Aliados do presidente Lula (PT) enfatizam que a acentuada queda na aprovação do governo revela que os problemas vão além da comunicação, indicando questões estruturais mais profundas. Ministros como Rui Costa (Casa Civil) e Fernando Haddad (Fazenda) estão sob pressão e há pedidos por mudanças significativas no governo.
A constatação é de que a queda acentuada de popularidade, refletida na pesquisa Datafolha, se deve em grande parte ao aumento nos preços dos alimentos e à crise do Pix. Mesmo ocorrendo fora da esfera de responsabilidade do governo federal, a crise na segurança pública também impacta a avaliação do presidente, conforme reconhecido por seus colaboradores.
O levantamento do Datafolha revelou uma queda expressiva na aprovação de Lula em apenas dois meses, passando de 35% para 24%, atingindo um patamar inédito em suas três gestões no Palácio do Planalto. A reprovação também atingiu um nível recorde, subindo de 34% para 41%.

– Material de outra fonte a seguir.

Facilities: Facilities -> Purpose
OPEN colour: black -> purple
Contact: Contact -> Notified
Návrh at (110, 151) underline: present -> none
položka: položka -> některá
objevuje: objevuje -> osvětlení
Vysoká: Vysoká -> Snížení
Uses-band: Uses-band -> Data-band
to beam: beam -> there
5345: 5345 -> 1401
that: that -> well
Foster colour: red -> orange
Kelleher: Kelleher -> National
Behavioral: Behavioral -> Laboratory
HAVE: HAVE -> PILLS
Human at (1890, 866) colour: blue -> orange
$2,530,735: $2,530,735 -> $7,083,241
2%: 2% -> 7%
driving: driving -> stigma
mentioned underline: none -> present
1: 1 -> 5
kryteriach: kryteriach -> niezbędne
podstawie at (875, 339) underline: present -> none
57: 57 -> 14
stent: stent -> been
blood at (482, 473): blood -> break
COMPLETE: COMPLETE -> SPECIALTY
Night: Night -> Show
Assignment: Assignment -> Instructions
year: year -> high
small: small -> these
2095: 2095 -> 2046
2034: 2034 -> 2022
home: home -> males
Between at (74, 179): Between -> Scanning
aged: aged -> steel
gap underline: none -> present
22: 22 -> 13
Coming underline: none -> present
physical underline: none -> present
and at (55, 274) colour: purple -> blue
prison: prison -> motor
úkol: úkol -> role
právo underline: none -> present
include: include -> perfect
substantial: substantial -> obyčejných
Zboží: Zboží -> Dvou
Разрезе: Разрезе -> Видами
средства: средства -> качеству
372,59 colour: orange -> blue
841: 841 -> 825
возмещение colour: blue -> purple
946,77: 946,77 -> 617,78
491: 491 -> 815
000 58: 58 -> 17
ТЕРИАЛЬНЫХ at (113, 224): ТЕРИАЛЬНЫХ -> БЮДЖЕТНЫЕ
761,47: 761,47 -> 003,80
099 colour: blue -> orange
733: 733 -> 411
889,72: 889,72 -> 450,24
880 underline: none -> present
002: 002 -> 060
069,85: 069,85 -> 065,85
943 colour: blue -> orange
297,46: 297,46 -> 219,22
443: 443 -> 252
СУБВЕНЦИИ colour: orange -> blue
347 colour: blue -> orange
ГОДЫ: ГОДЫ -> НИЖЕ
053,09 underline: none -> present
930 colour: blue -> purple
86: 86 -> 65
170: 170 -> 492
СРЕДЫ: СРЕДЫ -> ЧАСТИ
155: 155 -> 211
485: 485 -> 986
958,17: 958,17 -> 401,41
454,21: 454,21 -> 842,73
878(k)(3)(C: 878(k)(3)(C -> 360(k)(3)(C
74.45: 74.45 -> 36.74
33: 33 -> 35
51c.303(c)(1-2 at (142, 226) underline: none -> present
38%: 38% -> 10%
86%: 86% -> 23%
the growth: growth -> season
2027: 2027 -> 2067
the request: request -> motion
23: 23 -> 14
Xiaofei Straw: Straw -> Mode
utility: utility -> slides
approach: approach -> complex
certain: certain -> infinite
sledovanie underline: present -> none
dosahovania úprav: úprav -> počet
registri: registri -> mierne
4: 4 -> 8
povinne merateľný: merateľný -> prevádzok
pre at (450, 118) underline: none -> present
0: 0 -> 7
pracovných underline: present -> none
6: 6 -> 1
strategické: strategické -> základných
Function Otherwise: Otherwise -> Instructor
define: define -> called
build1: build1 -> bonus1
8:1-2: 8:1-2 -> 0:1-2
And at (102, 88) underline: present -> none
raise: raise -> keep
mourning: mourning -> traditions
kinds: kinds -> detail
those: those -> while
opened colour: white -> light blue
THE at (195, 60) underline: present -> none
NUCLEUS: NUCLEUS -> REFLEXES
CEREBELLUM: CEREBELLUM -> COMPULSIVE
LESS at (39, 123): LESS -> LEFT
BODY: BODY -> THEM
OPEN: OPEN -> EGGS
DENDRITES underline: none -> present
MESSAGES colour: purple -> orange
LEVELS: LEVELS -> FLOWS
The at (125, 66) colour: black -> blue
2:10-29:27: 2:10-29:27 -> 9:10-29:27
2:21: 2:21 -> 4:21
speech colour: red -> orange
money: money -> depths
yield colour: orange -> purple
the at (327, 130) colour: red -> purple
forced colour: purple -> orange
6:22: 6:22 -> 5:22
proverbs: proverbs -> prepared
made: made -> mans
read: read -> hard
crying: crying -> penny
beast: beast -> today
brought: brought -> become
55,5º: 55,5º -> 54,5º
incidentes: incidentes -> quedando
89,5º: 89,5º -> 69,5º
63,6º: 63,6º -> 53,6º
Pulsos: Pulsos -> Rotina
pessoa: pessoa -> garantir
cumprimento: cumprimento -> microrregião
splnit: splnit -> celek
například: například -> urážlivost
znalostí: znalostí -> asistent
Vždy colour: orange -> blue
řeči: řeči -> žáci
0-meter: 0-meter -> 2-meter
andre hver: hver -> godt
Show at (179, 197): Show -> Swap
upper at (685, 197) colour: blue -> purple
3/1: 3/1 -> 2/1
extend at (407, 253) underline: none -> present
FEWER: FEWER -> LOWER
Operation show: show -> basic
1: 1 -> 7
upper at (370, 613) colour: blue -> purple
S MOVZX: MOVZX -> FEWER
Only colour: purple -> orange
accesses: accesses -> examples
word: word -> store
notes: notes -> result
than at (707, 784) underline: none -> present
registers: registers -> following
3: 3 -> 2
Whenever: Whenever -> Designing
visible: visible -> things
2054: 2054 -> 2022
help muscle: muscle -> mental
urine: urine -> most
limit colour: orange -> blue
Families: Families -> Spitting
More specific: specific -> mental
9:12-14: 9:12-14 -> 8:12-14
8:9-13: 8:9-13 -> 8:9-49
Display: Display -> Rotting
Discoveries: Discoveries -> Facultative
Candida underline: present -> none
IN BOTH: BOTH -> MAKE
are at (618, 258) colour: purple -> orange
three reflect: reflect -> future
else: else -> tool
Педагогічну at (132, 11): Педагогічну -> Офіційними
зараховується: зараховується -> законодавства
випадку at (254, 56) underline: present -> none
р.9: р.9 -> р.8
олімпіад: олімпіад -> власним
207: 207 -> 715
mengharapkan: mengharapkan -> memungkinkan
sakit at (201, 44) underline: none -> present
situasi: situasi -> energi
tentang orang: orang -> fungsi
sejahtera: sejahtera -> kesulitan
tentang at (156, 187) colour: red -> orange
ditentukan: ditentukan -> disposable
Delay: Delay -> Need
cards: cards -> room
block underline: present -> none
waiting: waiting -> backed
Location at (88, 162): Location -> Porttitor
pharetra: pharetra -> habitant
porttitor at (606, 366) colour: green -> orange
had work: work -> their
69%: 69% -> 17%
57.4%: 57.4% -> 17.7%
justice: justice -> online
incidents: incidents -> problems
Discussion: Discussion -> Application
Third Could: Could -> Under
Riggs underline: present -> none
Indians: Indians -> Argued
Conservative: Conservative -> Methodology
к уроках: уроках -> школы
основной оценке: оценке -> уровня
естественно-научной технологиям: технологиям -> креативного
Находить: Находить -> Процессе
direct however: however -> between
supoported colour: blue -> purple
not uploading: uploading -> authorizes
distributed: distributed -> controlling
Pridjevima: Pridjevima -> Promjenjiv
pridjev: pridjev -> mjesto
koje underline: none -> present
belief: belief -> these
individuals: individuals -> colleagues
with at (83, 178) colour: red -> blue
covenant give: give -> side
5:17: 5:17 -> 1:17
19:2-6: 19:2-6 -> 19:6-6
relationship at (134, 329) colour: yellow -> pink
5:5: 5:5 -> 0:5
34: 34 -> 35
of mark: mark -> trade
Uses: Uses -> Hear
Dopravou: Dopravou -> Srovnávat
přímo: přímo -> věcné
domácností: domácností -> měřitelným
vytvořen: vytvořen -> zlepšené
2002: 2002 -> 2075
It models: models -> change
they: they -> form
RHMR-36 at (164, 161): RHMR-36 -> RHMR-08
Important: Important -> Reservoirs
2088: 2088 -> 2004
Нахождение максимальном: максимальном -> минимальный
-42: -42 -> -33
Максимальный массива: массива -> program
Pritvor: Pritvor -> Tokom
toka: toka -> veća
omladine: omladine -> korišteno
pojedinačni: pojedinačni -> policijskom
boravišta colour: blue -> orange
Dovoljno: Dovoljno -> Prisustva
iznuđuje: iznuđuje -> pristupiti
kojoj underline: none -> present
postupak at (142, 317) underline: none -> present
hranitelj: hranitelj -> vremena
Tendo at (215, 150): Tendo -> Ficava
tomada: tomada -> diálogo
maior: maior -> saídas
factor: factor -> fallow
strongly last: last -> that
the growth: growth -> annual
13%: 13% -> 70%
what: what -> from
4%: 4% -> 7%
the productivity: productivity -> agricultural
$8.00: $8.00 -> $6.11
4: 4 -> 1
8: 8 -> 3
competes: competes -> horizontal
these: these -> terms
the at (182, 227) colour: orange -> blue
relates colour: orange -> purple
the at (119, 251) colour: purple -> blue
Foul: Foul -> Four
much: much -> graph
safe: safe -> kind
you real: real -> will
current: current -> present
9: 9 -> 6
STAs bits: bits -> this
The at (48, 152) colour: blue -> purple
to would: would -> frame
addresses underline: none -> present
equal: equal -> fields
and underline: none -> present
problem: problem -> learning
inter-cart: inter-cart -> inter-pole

Além disso, 32% dos entrevistados consideram o governo como regular, em comparação com 29% em dezembro do ano passado, quando a última pesquisa sobre o tema foi realizada.
Um aliado de Lula no Congresso ressalta que o momento da pesquisa, logo no início do ano, contribuiu para a situação, considerando que as pessoas geralmente enfrentam mais despesas nesse período e sentem os impactos da inflação. Com a ausência de eleições este ano, a expectativa é que o governo consiga se recuperar e reverter a queda de popularidade.
Líder do PT na Câmara dos Deputados, Lindbergh Farias (RJ), destaca a necessidade de maior engajamento político e priorização da agenda popular.
Sem mencionar Haddad diretamente, Lindbergh enfatiza a necessidade de uma pauta governamental distinta da influência da Faria Lima, em alusão ao mercado financeiro. Ele enfatiza a importância de uma agenda centrada nas questões populares e que impactem diretamente a vida das pessoas.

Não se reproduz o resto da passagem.